Jeudi 26 février 2009, par João Pedro Stedile

La réalisation d’une nouvelle édition du Forum Social Mondial, une fois encore au Brésil, avec la participation de milliers de personnes et de centaines d’organisations, fait l’objet d’évaluations et de bilans de tous ordres, et sous les plus différents angles politiques et idéologiques.
Il est très difficile d’en faire une analyse profonde de l’amplitude et des résultats, de manière individuelle. Des évaluations plus consistantes exigeront nécessairement plus de temps, des débats dans les collectifs et les instances de tous les mouvements et organisations qui y ont participé, pour ensuite peut-être, nous permettre d’en avoir une vision plus ample de la véritable signification.

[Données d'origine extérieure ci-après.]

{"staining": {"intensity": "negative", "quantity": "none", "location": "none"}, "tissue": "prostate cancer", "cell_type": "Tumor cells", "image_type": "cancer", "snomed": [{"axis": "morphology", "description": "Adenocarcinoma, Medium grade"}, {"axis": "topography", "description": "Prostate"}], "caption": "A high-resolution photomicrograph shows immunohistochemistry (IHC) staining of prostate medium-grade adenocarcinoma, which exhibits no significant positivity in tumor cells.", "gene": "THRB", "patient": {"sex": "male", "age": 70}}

Ainsi, je ne m’aventure qu’à faire quelques commentaires, presque comme témoignage personnel, à partir de mon expérience pour avoir participé aux réunions qui en sont à l’origine, puis aux éditions de Porto Alegre et maintenant de Belém. D’autres camarades du MST et de la Via Campesina ont aussi participé aux FSM en Inde et au Kenya.

1. Le Forum Social Mondial continue à être un énorme espace universel pour la présentation d’idées. Dans ce sens, c’est une sorte de grande foire mondiale, où chaque « tribu » dispose d’une grande liberté pour organiser un débat sur ce qu’elle veut. Et ainsi fut fait. A Belém, étaient inscrits plus de 2500 débats sur tous les thèmes possibles et imaginables.

2. Le FSM permet que divers réseaux d’intérêts communs, que ce soit d’ONG ou de mouvements sociaux, se rencontrent dans cet espace pour faire leurs propres articulations politiques internationales.

3. Cette dernière édition a vu une participation impressionnante de jeunes, brésiliens en grande majorité. En ce sens, ce fut une sorte de grande session massive de formation et d’échange d’idées, pour une jeunesse avide de participation politique, castrée par les 20 dernières années de néolibéralisme aliénant.

4. La localisation géographique et les coûts de transports ont malheureusement été un frein pour une plus grande participation internationaliste. Mises à part les représentations de pays et d’organisations, du point de vue du nombre de militants et de personnes, ce FSM a été selon moi le moins international. Nous étions surtout des Paraenses (originaires du Pará), des Brésiliens et des Sud-américains.

5. Les effets de la crise idéologique, et ceux des coûts élevés, ont apporté comme contradiction une faible participation des mouvements sociaux et des organisations syndicales de la classe des travailleurs. Et les thèmes les plus inhérents à cette classe, et la manière d’affronter la crise du système ont été par conséquents absents.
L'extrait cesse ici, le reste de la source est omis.